Nintendo released the Nintendo Switch in March of 2017 to much excitement and was quickly a commercial success. Just getting your hands on one of these handheld/console hybrids was nearly impossible for months, unless you were willing to shell out nearly double the original cost to an online reseller. With 2017 coming to a close stock issues have been long solved, and the system’s first holiday season was a triumph. But what has the Nintendo Switch done so right to sell so well?
I’m a lifelong lover and collector of Nintendo handhelds, and a lot of the Switch’s design stood out as new right away. The two small analog sticks are a welcomed addition to the handheld, as they feel and perform much better than the “Circle Pad” that has been present on the Nintendo’s 3DS line. The D-Pad typically found on the left side of Nintendo devices has been outright removed, instead replaced by another set of face buttons with directional arrows rather than the typical a,b,x,y. These are the first hint of the Switch’s hardware innovation. The system’s sides come off, allowing the system to be set up as a small monitor in “Tablet Mode” using the included kickstand. While the kickstand is unstable and only has one (less than perfect) viewing angle, this opens the possibility of handing off one of the system’s side sections as a complete controller. Giving players the ability to play multiplayer games without buying a second controller is huge. This is an even bigger deal considering Nintendo handhelds have almost exclusively featured multiplayer through multiple systems, whether it be with a link cable back in the days of the Gameboy, or through the DS and 3DS’ local wireless. Finally, the Switch can be placed into the included dock and “switch” to a home console.

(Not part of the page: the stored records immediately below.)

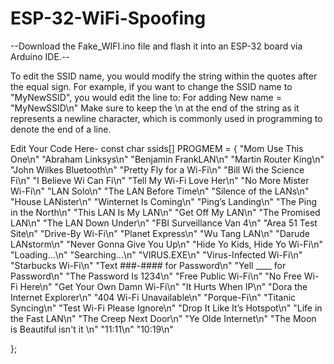 # ESP-32-WiFi-Spoofing

--Download the Fake_WIFI.ino file and flash it into an ESP-32 board via Arduino IDE.--

To edit the SSID name, you would modify the string within the quotes after the equal sign. 
For example, if you want to change the SSID name to "MyNewSSID", you would edit the line to:
For adding New name = "MyNewSSID\n"
Make sure to keep the \n at the end of the string as it represents a newline character, which
is commonly used in programming to denote the end of a line.

Edit Your Code Here- 
const char ssids[] PROGMEM = {
  "Mom Use This One\n"
  "Abraham Linksys\n"
  "Benjamin FrankLAN\n"
  "Martin Router King\n"
  "John Wilkes Bluetooth\n"
  "Pretty Fly for a Wi-Fi\n"
  "Bill Wi the Science Fi\n"
  "I Believe Wi Can Fi\n"
  "Tell My Wi-Fi Love Her\n"
  "No More Mister Wi-Fi\n"
  "LAN Solo\n"
  "The LAN Before Time\n"
  "Silence of the LANs\n"
  "House LANister\n"
  "Winternet Is Coming\n"
  "Ping’s Landing\n"
  "The Ping in the North\n"
  "This LAN Is My LAN\n"
  "Get Off My LAN\n"
  "The Promised LAN\n"
  "The LAN Down Under\n"
  "FBI Surveillance Van 4\n"
  "Area 51 Test Site\n"
  "Drive-By Wi-Fi\n"
  "Planet Express\n"
  "Wu Tang LAN\n"
  "Darude LANstorm\n"
  "Never Gonna Give You Up\n"
  "Hide Yo Kids, Hide Yo Wi-Fi\n"
  "Loading…\n"
  "Searching…\n"
  "VIRUS.EXE\n"
  "Virus-Infected Wi-Fi\n"
  "Starbucks Wi-Fi\n"
  "Text ###-#### for Password\n"
  "Yell ____ for Password\n"
  "The Password Is 1234\n"
  "Free Public Wi-Fi\n"
  "No Free Wi-Fi Here\n"
  "Get Your Own Damn Wi-Fi\n"
  "It Hurts When IP\n"
  "Dora the Internet Explorer\n"
  "404 Wi-Fi Unavailable\n"
  "Porque-Fi\n"
  "Titanic Syncing\n"
  "Test Wi-Fi Please Ignore\n"
  "Drop It Like It’s Hotspot\n"
  "Life in the Fast LAN\n"
  "The Creep Next Door\n"
  "Ye Olde Internet\n"
  "The Moon is Beautiful isn't it \n"
  "11:11\n"
  "10:19\n"

};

That means that with the purchase of any of the system’s games you are essentially getting a console and portable version.
All of these features would be worthless though, without great games. Nintendo didn’t disappoint, releasing a library consisting of plenty of titles from indie gems to first party steamrollers. The Legend of Zelda: Breath of the Wild gave consumers everything they needed to believe that the Switch really could offer a console level experience in a handheld format. Players were immersed in a massive game world, unlike anything The Legend of Zelda has ever seen, and let loose. The amount of quality content to explore truly was breathtaking and gave players the long-lasting experience that the Switch needed to tie them over during the first few months of the system’s lifecycle. Excellent indie games available through the onboard Nintendo EShop and ports like Bethesda’s heavy-hitting first-person shooter, Doom, and expansive open-world adventure, Skyrim, provided enough content for most of the remainder of 2017 alongside some smaller first party titles. In time for the holiday season, Super Mario Odyssey hit store shelves and has been praised for bringing together and refining many of the greatest features from past 3D Mario platformers along with new innovations for a modern classic. Super Mario Odyssey and Breath of the Wild put Nintendo in a great position to take game of the year, and on December 7th at The Game Awards Breath of the Wild took it. This has left Nintendo with a tremendous amount of momentum and attention, so the pressure is on for them to follow up 2017 with an impressive new year.